Zihnî intifada

Zihnî intifada.
Zihnî intifada.

Modern süreçle beraber görünür olanın egemenliğini ilan ettiği bilişsel dünyamız, tarihin kırılma anlarından biri olacağı apaçık görünen Gazze ile ezberlerini yıkıyor.

Terörizm ile İslam’ı bağdaştırma projesinin nasıl bir safsata olduğunu insanlık gözleriyle gördü. Beş aya yaklaşan süreçte Aksa Tufanı Hareketi, askerî olduğu kadar zihnî bir harekete dönüştü. Yaşananlar, insanlığa enjekte edilen hurafeler yığınını ortaya çıkardı ve çöplüğe yolladı. Bütün imkânlarımızı seferber ederek bilinçaltına yerleştirilen algı ve yargıları insanlığa tekrar düşündürtmeye çalışsak, bu kadar başarılı olur muydu bilmiyorum. Burada, Allah’ın rahmetinin tecelli ettiğini görüyoruz.

Elimizi kesmek pahasına, -cam kırığı tutmadan- öyle organik bir prizmadan yansıdı ki gerçeğin ışığı, İspanya’dan Japonya’ya, Amerika’dan Polonya’ya bir intifada hareketine dönüştü. Ne yazık ki bu konuda nasipsiz olanların bir kısmı da ülkemizde yaşıyorlar. Zihnen devşirilmiş bu kimseler için ne diyelim şimdi?

Tam da bu pencereden bakınca Gazze’nin nasıl bahşedilmiş bir mühlet olduğunu görebiliriz.
Tam da bu pencereden bakınca Gazze’nin nasıl bahşedilmiş bir mühlet olduğunu görebiliriz.

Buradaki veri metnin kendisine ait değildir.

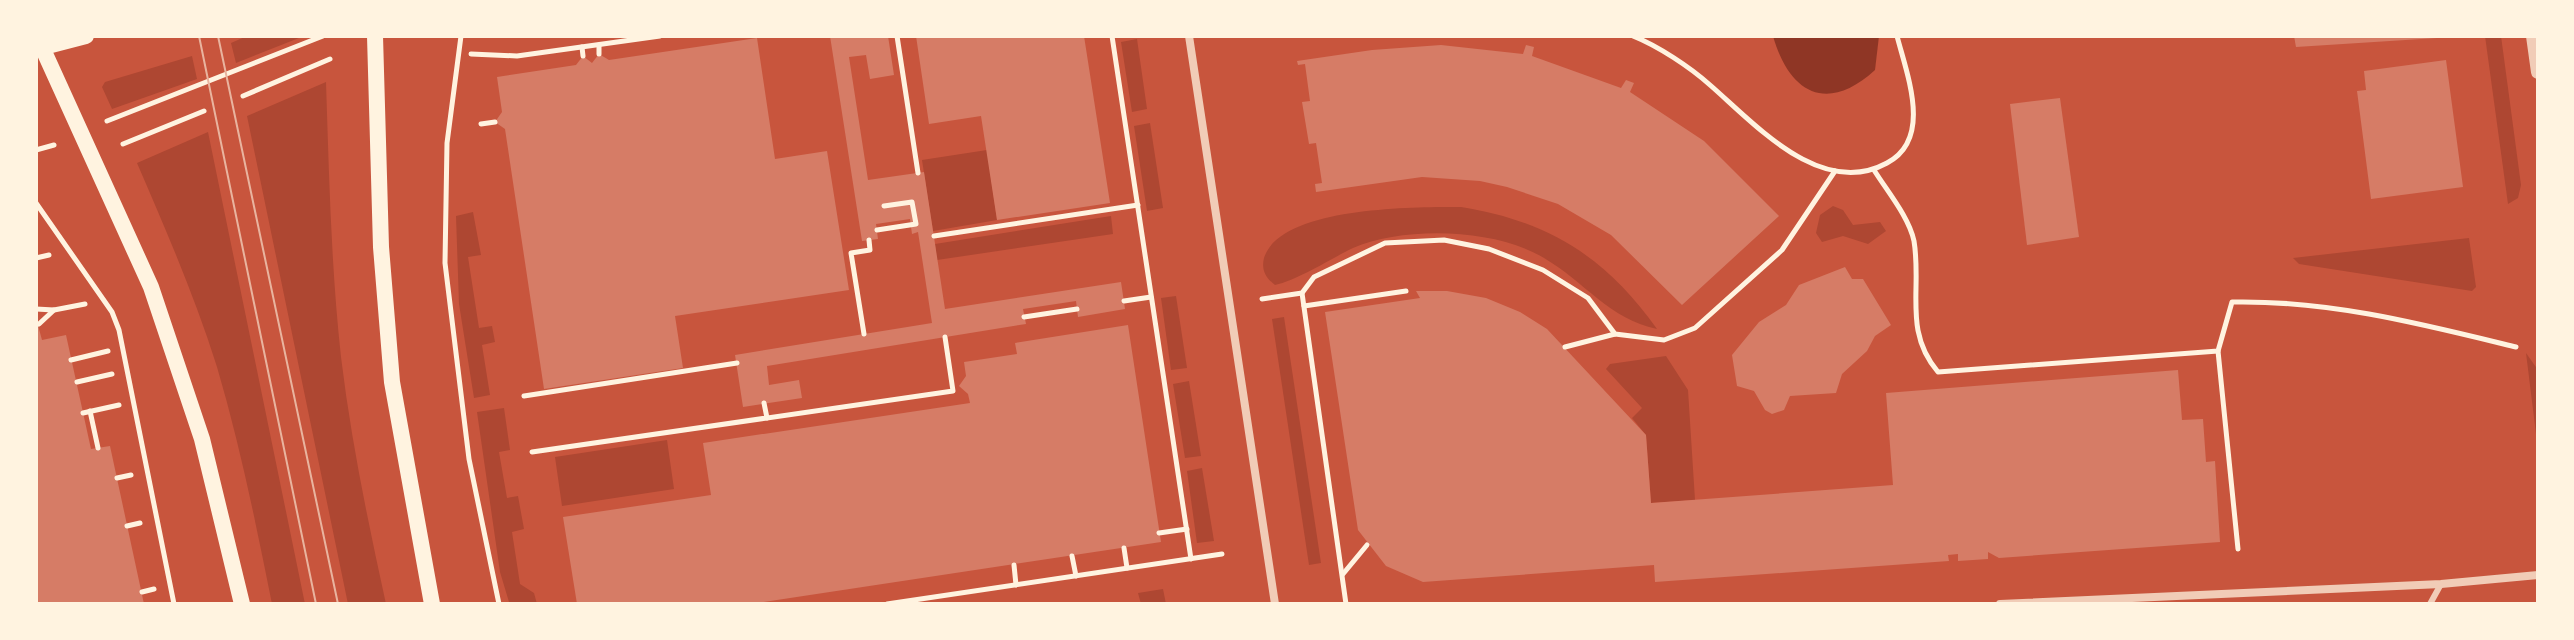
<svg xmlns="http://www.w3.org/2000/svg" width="2574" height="640" font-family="'Crimson Pro',serif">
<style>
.green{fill:#ae4732}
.water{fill:#8f3625}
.building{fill:#d67c66}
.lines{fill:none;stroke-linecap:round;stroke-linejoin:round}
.path{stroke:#fff3e0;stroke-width:5}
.service{stroke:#f1ccb7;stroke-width:6}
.minor{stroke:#f1ccb7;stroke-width:8}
.tertiary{stroke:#f1ccb7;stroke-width:14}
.secondary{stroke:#fff3e0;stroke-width:16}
.tram{stroke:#e9b49f;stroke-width:2}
</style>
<rect width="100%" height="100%" fill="#c8553d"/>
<!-- green -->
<g class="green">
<polygon points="247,36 304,36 236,63 231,43"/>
<polygon points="2485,36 2501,36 2521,185 2518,198 2508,204"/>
<polygon points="1137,39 1147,109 1132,112 1121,42"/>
<polygon points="192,56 197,79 112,109 102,87 105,82"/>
<path d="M326,82C329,174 331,266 341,357C351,440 368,522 386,604H348L247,116Z"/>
<polygon points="1150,123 1163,208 1147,211 1134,126"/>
<path d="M208,132L305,604H272C256,524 240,445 217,367C195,297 166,230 137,163Z"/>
<polygon points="987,150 997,220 933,231 922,160"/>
<polygon points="1833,206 1843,210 1853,225 1880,222 1886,231 1868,244 1843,236 1822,242 1816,233 1820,215"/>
<path d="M1461,207C1548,221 1606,257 1657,329C1609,319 1585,282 1544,258C1495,228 1404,226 1353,248C1330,259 1298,280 1275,285C1266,278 1261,270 1264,258C1280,206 1417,207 1461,207Z"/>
<polygon points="473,212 481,255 468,257 479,328 492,326 495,342 482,345 490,395 474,398 459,304 456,216"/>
<polygon points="1111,216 1113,234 937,260 935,244"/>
<polygon points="2469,238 2476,287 2472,291 2299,264 2293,258"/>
<polygon points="1176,296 1187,368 1171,370 1161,298"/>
<polygon points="1284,317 1321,563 1309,565 1272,319"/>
<polygon points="2526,353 2538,370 2538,450"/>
<polygon points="1666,356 1688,390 1695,500 1651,503 1646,435 1632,418 1642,408 1606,369 1610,364"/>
<polygon points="1189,381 1201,456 1185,458 1173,384"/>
<polygon points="504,408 510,450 499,452 507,498 518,496 524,529 512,532 520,584 534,593 537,604 509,602 500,572 477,412"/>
<polygon points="667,440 674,489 562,506 555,457"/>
<polygon points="1202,468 1214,541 1197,543 1187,471"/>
<polygon points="1163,589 1166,604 1141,604 1138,593"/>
</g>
<!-- water -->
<path class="water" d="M1773,36H1879L1875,70C1828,113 1790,95 1773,36Z"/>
<!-- building -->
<g class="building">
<polygon points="830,36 888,36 894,75 870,79 866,55 849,57 868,180 924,172 945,309 1121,282 1125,309 1078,317 1076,301 1023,309 1026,324 767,366 769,385 799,380 802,398 743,407 735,355 932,323 918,232 912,234 910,219 876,224 878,239 862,241"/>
<polygon points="916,36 1084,36 1110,203 997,220 981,116 929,124"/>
<polygon points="2294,36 2437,36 2437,38 2296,47"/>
<polygon points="757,38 775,159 827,151 849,290 675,316 683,368 544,389 505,129 495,122 502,112 497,77 576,65 583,56 592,63 599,54 609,60"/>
<polygon points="1441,45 1523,54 1526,45 1534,47 1532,56 1621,88 1626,80 1634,83 1630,92 1704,141 1779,216 1682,305 1611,235 1558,204 1507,187 1480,181 1422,177 1316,192 1315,184 1322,183 1316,143 1309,144 1302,102 1310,101 1305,64 1298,65 1297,61 1372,50"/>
<polygon points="2446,60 2463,187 2371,199 2357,91 2366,90 2364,71"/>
<polygon points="2060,98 2079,237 2027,245 2010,104"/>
<polygon points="1845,267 1852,279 1863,279 1891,325 1875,336 1867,351 1842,374 1836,393 1790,396 1784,410 1772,414 1765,410 1754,391 1737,386 1732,355 1759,322 1786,305 1799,285"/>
<polygon points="1416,291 1447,291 1486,298 1520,312 1547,329 1646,435 1651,503 1893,485 1886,393 2178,370 2182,420 2203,419 2206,462 2215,461 2220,542 1999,558 1988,552 1988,559 1958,561 1958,554 1948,555 1949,561 1655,582 1654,565 1423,582 1386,566 1358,530 1325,312 1420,298"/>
<polygon points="36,318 42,340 66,335 91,449 110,446 144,604 36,604"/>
<polygon points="1128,325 1161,542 750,604 577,604 563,517 711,495 703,443 970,403 968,394 959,386 966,376 964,362 1017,354 1015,343"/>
</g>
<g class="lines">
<!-- path -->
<g class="path">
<polyline points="461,36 447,143 445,263 469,459 499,604"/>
<polyline points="897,36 918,173"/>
<polyline points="1112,36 1191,559"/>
<path d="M1633,36C1658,46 1690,67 1710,85C1755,124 1821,199 1887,163C1933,139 1907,75 1897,36"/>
<polyline points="599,45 599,54"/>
<polyline points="582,47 583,56"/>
<polyline points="471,54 517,56 660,36"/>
<polyline points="243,96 330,59"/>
<polyline points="107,121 323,36"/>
<polyline points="481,124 495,122"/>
<polyline points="123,144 204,111"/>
<polyline points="36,150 54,145"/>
<path d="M1874,170C1887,191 1909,217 1914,241C1922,289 1903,331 1938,372L2218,351L2232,302C2329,300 2422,324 2516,347"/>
<polyline points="36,203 112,312 119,330 174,604"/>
<polyline points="877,230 916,224 912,202 884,206"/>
<polyline points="934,236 1138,205"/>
<polyline points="36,258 49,255"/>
<polyline points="1302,293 1346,604"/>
<polyline points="1262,299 1302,293 1314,277 1385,243 1444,240 1489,249 1543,270 1588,298 1615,334 1664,340 1695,328 1782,250 1835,171"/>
<polyline points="1124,301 1151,297"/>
<polyline points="1304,306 1406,291"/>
<polyline points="36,309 54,310 39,324"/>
<polyline points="54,310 85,304"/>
<polyline points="1024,317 1077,309"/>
<polyline points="864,334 851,253 870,250 869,240"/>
<polyline points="1565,347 1615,334"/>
<polyline points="2218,351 2238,549"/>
<polyline points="71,360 108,351"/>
<polyline points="77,382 112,374"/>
<polyline points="524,396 737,363"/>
<polyline points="764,403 767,418"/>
<polyline points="90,411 98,448"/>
<polyline points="83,413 119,405"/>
<polyline points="532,452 953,391 945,337"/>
<polyline points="117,478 131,475"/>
<polyline points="127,526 140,523"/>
<polyline points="1159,533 1187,529"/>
<polyline points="1124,548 1127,568"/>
<polyline points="1072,556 1076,576"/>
<polyline points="1014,565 1016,585"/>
<polyline points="1343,574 1367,545"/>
<polyline points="142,592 154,589"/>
<polyline points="887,604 1222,554"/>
</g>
<!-- service -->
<polyline class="service" points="2430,604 2441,584"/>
<!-- minor -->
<g class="minor">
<polyline points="1189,36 1275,604"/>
<polyline points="2000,604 2441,584 2538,575"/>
</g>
<!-- tertiary -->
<polyline class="tertiary" points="2533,36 2538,72"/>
<!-- secondary -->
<g class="secondary">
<polyline points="37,36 151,287 202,439 242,604"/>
<polyline points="375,36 381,247 392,382 432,604"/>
<polyline points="36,49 86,36"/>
</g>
<!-- tram -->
<g class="tram">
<polyline points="199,36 316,604"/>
<polyline points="218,36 338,604"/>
</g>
</g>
<!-- border -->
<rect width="2574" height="640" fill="none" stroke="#fff3e0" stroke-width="76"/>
</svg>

Rahmetli Sezai Karakoç, “Varolma Savaşı” adlı kitabında, “Bir ülke, dıştan gelen propagandaya ne kadar dayanıklı ise o kadar sağlam demektir,” diyor. Geçmişi Çin’in Savaşan Beylikler Dönemi’ne uzanan “Savaş Sanatı” isimli kitapta; Sun Zi, “Karşısındakini ve kendini bilen hiçbir savaşta tehlikeye düşmez. Karşısındakini bilmeyen, sadece kendini bilen bir kazanır, bir kaybeder. Karşısındakini de kendini de bilmeyen her savaşta mutlaka tehlikeye düşer,” diye naklediyor. Bu iki cümleyi aktarmakla sultasına girilen bahtsız kompleksi özetlemeye çalıştım.

Dünya, medya platformlarında gerçekliği tüm çıplaklığıyla gördü. Yaşanan soykırımı, katledilen sivilleri, tahrip edilen tabiatı ve Müslümanları… Harabe bir şehrin nasıl cennete dönüştürüleceğini; canı tehlikede olmasına rağmen diğer kardeşi için koşturan, hırsızlığa, yağmaya yeltenmek bir yana bu durumda dahi elindekini paylaşan Müslümanları; tüm varlığıyla Hakk’a teslim olmuş ve ölümden en ufak korku duymayan insanları; esirlerin takas edilirken Filistinlilere nasıl baktığını tüm dünya gördü; canlı canlı izledi.

Bu vesileyle dünyanın dört bir yanındaki insanların, gayrimüslim gençlerin nasıl İslam’ı araştırmaya koyulduğunu görüyoruz. İşte başa yıkılan tuzak bu demektir.

Tuzak kurdular (Yahudiler), Allah da onların tuzaklarını bozdu. Evet, Allah en iyi tuzak bozucudur (Âl-i İmrân, 54) İşte bu ayetin kanlı canlı tefsiri.

Tam da bu pencereden bakınca Gazze’nin nasıl bahşedilmiş bir mühlet olduğunu görebiliriz. Öyle organik bir şekilde insanlar İslam’a yöneldiler ki bu durum dünya tarihinin kırılma anlarından biri olabilir. İbn Haldûn’un, “ikinci bir tabiat” dediği bilinçaltındaki yerleşik kavramlar bilinç planına çok doğal bir şekilde çıkmışken, insanlığın zihni arındırılmazsa Prut’a yeni bir örnek gelir. Tarihin çok önemli bir sürecinin içerisindeyiz, fakat farkında mıyız?

Gazze, Müslümanların, hatta insanlığın dirilişi olacak bir dalgakıran olmaya talip. Peki biz dalga kurmaya talip miyiz?